> _To do_
Every record below is to be restated word for word, and no picture is to be copied.

> _Saved entries_
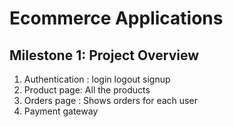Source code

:  

# Ecommerce Applications

## Milestone 1: Project Overview 



1. Authentication : login logout signup
2. Product page: All the products
3. Orders page : Shows orders for each user
4. Payment gateway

> _Result below_
Source code

:  

# Ecommerce Applications

## Milestone 1: Project Overview 



1. Authentication : login logout signup
2. Product page: All the products
3. Orders page : Shows orders for each user
4. Payment gateway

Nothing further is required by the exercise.